Mark the center point of the wall and, with a level, draw a horizontal line across the wall from end to end. Also measure up from the finished countertop to the bottom lip of the upper cabinets to determine the number of tile rows needed. Make sure to include 1/8” grout lines in your measurements.
If you are keeping a countertop with a pre-built backsplash (common with laminate countertops like in this project), use the top of that backsplash as the base line for your first row of tiles.
Determine whether you will need to cut tiles at either end of the wall or for the row abutting the upper cabinets.
Mix the thin-set mortar according to manufacturer’s directions. Add mortar to water a little at a time while stirring; when ready it should be the consistency of creamy peanut butter.

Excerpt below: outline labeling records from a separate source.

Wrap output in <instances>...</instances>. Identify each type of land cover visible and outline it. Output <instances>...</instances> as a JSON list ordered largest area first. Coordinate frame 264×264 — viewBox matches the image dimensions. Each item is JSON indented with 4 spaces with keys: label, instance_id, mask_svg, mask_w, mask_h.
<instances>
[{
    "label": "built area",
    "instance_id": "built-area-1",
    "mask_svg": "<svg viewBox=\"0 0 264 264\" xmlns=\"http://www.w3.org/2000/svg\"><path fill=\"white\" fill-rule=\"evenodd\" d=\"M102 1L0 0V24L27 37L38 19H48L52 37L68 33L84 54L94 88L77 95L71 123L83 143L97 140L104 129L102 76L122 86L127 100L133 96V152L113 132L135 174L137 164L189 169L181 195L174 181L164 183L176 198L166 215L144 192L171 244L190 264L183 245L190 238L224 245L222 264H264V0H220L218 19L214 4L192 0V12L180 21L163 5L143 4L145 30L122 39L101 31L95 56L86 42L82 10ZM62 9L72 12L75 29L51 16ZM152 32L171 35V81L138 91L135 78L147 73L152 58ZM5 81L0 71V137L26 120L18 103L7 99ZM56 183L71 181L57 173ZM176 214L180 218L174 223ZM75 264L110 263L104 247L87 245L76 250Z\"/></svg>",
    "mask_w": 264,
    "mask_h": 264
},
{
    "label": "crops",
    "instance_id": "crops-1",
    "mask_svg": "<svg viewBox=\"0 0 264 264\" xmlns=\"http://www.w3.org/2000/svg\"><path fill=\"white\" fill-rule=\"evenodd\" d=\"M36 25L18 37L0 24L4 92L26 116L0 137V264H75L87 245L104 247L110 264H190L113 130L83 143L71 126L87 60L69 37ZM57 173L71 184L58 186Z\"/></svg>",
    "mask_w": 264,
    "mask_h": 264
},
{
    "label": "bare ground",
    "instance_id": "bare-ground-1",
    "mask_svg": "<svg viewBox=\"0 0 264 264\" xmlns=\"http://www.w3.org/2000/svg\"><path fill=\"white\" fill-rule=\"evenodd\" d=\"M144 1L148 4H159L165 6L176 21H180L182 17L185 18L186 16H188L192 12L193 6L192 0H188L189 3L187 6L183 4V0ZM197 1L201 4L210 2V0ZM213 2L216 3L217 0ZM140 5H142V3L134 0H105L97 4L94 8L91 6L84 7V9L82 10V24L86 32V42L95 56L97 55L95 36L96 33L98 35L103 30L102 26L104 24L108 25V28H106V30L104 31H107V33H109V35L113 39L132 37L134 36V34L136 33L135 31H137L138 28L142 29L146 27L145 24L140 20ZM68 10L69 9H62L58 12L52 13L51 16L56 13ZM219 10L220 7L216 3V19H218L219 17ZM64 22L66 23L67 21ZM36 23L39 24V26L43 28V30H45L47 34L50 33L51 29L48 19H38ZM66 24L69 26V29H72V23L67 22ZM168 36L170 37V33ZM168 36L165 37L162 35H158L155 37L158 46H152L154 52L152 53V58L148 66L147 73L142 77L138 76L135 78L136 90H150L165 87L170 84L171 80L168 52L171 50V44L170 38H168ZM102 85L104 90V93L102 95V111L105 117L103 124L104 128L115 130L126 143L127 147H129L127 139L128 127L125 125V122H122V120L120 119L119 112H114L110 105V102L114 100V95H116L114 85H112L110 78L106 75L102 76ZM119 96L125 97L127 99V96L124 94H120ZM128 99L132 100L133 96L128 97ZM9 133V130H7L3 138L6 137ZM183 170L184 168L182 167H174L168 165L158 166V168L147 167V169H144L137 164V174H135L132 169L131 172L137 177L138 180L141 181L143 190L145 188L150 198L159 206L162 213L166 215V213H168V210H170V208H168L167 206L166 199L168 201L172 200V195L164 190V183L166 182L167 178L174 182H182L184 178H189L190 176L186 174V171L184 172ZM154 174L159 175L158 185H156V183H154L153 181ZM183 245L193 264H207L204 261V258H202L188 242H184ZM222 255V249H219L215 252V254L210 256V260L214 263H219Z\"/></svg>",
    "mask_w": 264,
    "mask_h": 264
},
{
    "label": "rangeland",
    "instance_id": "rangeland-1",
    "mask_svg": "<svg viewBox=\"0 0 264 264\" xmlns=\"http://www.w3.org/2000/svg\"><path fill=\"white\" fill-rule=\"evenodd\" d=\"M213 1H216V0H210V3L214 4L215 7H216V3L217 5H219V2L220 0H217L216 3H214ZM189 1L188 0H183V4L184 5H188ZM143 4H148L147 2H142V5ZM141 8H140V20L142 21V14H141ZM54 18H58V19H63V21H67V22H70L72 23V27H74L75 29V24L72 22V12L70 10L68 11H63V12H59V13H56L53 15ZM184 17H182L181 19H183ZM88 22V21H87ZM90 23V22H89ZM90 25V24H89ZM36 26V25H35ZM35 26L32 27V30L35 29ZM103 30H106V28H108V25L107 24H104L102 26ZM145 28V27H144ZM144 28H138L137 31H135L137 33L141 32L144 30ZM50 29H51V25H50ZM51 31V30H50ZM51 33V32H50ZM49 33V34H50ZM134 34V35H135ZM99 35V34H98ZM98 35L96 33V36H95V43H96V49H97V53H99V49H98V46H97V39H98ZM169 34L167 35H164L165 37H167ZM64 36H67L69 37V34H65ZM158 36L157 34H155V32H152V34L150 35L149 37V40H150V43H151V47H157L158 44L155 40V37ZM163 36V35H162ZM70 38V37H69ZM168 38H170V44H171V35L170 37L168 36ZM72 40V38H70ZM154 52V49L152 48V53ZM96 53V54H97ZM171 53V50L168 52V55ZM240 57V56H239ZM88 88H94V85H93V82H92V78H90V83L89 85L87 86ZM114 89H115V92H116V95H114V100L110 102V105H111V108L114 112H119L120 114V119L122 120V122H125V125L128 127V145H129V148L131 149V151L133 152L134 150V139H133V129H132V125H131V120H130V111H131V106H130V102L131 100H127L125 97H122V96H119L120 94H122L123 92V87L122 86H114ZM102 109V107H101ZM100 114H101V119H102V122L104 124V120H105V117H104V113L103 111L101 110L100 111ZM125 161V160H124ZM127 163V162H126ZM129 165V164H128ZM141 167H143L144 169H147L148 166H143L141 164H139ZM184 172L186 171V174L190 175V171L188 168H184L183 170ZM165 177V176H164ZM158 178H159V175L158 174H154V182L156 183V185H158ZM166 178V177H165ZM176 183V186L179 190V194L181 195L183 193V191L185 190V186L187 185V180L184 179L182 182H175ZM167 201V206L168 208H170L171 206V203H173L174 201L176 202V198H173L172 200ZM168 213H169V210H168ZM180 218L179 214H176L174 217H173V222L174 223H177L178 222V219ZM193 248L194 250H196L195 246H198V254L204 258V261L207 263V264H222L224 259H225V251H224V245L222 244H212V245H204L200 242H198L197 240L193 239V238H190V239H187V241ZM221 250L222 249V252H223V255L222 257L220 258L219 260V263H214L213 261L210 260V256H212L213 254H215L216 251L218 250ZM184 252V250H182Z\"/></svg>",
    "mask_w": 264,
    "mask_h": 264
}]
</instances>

Wait about 10 minutes after the mortar is mixed to let it set.
Apply thin-set to the wall with a 3/16-inch notched trowel to ensure proper depth. Apply thin-set in smooth, even strokes.
Cover about a 2-square-foot area at a time. Keep a sponge and water handy for cleaning as you go. Thin-set will stay workable for about 45 minutes but don’t apply too much at a time.
A word of caution about glass tiles behind cook stoves: Some glass tiles have a much higher rate of expansion and contraction than do ceramic tiles. Ask the tile retailer (or manufacturer) for a movement joint schedule to help determine if you need to set grout lines slightly wider behind a hot stove. Also, some adhesives and sealants may react with the back coatings of some glass tiles, so make sure the manufacturer supplies you with a list of compatible adhesives and sealants.
Starting with your bottom row of tiles, apply tiles to the thin-set. Press and wiggle each tile to set into the mortar, keeping each flat, plumb and level.
Use 1/8-inch spacers to keep a consistent space between tiles as you go. You can pull out the spacers when the mortar starts to dry.
Add accent tiles or liner bars where you designed them.
Keep an eye on vertical and horizontal lines and use the level to keep you honest.
You can cut glass tiles to size using a manually operated Rubi cutter. Set the tile stop to the correct width, put the cutting blade down and score the tile with one smooth motion. Pull down the handle to snap the tile into two pieces. You may need to practice on several tiles to perfect the smooth motion that minimizes unwanted mistakes.
If the cut end tiles are to be exposed, polish the cut edges with a grinding stone to give the tiles a more finished look.
If you’ve got a lot of cutting to do or several difficult compound cuts like fitting tiles around electrical outlets, it’s best to use a wet saw to cut the tiles. Though it can cost $40 to $50 a day to rent, a wet saw can make the job of cutting tiles go very smoothly.
To avoid scratching the glass tiles, grout with unsanded grout.
After the mortar sets and the tiles have been cleaned of any excess mortar, mix up the unsanded grout to the consistency recommended by the manufacturer’s directions.
Apply the grout with a float, gliding over the tiles at a 45-degree angle . Don’t apply too much pressure or you might sink the tiles into the thin-set or push them out of plumb.
Back off from your work now and again to check that no tiles have moved and everything is in order.
By the time you get to the end of one wall, the first section of tiles should be dry enough to wet sponge. Wipe the grouted tiles clean with a wet sponge, applied at a 45-degree angle, being careful to keep from indenting the grout lines.
When the grout is dry, polish the haze off the tiles with a soft cloth.